Modeling Drug-induced Changes in Organ Blood Flow
Meperidine is of particular interest in this study because it appeared to have flow-limited kinetics in the brain, yet it also reliably altered CBF. Although the modeling method used accounted for these drug-induced changes in flow, this raises the question to what extent should physiologic models of cerebral pharmacokinetics account for this phenomenon. Bjorkman et al.  showed that ketamine can reduce CBF and confirmed the need to account for organ blood flow changes in direct mass balance calculations. In the present study, not accounting for drug-induced flow changes did not alter the fit of the flow-limited model to the data, but it did alter the estimate of the apparent volume of the brain by approximately 15%. This would suggest that the transient flow changes observed produced only insignificant changes in the shape of the predicted sagittal sinus concentrations and implies that these models are relatively insensitive to transient flow changes, at least when the apparent tissue volume is relatively large. However, the magnitude of estimated parameters can be erroneous, and ignoring drug-induced changes in organ blood flow cannot be recommended when examining organ drug kinetics.
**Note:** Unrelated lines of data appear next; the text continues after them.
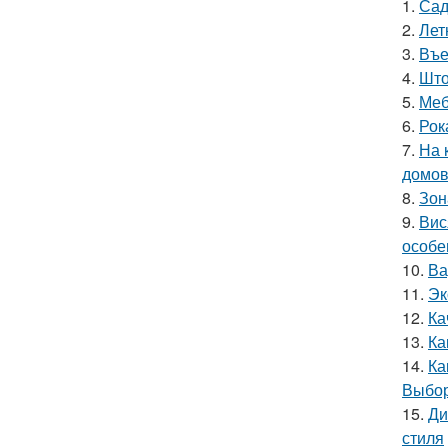
1.
Сад
2.
Лет
3.
Въе
4.
Што
5.
Меб
6.
Рок
7.
На 
домо
8.
Зон
9.
Вис
особе
10.
Ва
11.
Эк
12.
Ка
13.
Ка
14.
Ка
Выбор
15.
Ди
стиля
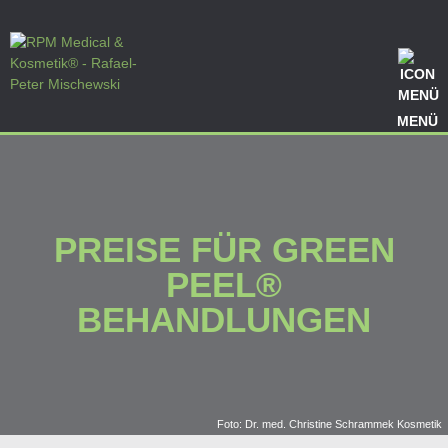
MENÜ
PREISE FÜR GREEN
PEEL®
BEHANDLUNGEN
Foto: Dr. med. Christine Schrammek Kosmetik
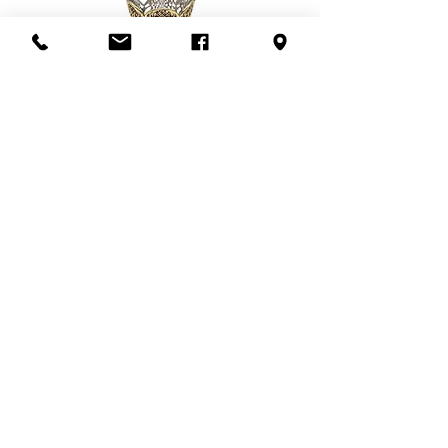
de livreurs nécessaires (1 ou 2).
de dommages qui pourraient être
Pour en savoir plus,
contactez-
causés en dehors des murs de la
nous
ou visitez notre politique de
boutique.
livraison
ici
.
Flacon de parfum en filigrane
doré | Motif de roses
Add to Cart
S'abonner à l'infolettre
Confidentialité
Termes et conditions
Politique de retour
Politique d'achat
Politique de livraison
Mise de côté
HEURES D'OUVERTURE
En congé du 25 juillet au 19 août
inclusivement.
Opioid Effects on Cerebral Blood Flow and Carbon Dioxide Tension
The possible causes of the CBF increases observed in this study include a direct cerebral vasodilatory effect, drug-induced stimulatory effect, and cerebral vasodilation resulting from increases in carbon dioxide tension. Carbon-dioxide-independent increases in CBF or intracranial pressure after administration of several opioids, including alfentanil, have been recorded previously, whereas a nearly equal number of studies have found no effect. [30–32] It is difficult to interpret the CBF findings in the current study because of drug-induced changes in ventilation and carbon dioxide tension, but the different time courses of CBF and carbon dioxide tension after meperidine administration suggest that mechanisms other than hypoventilation may be involved. It is likely that the stimulatory effect of opioids in sheep contributed significantly to CBF increases and to the time course of carbon dioxide tension changes. Significant opioid-induced dysphoria  was observed in all sheep in the current study during the first few minutes after administration of meperidine or alfentanil. Considerable variation in CBF associated with stimulation was previously recorded in awake sheep,  and the time course of the CBF increases displayed in Figure 1appeared to follow the time course of the drug's dysphoric effects. Further, simultaneous stimulation of ventilation may explain the minimal change in carbon dioxide tension for the first 10 min after meperidine administration. Probably this was replaced by ventilatory depression once dysphoria subsided.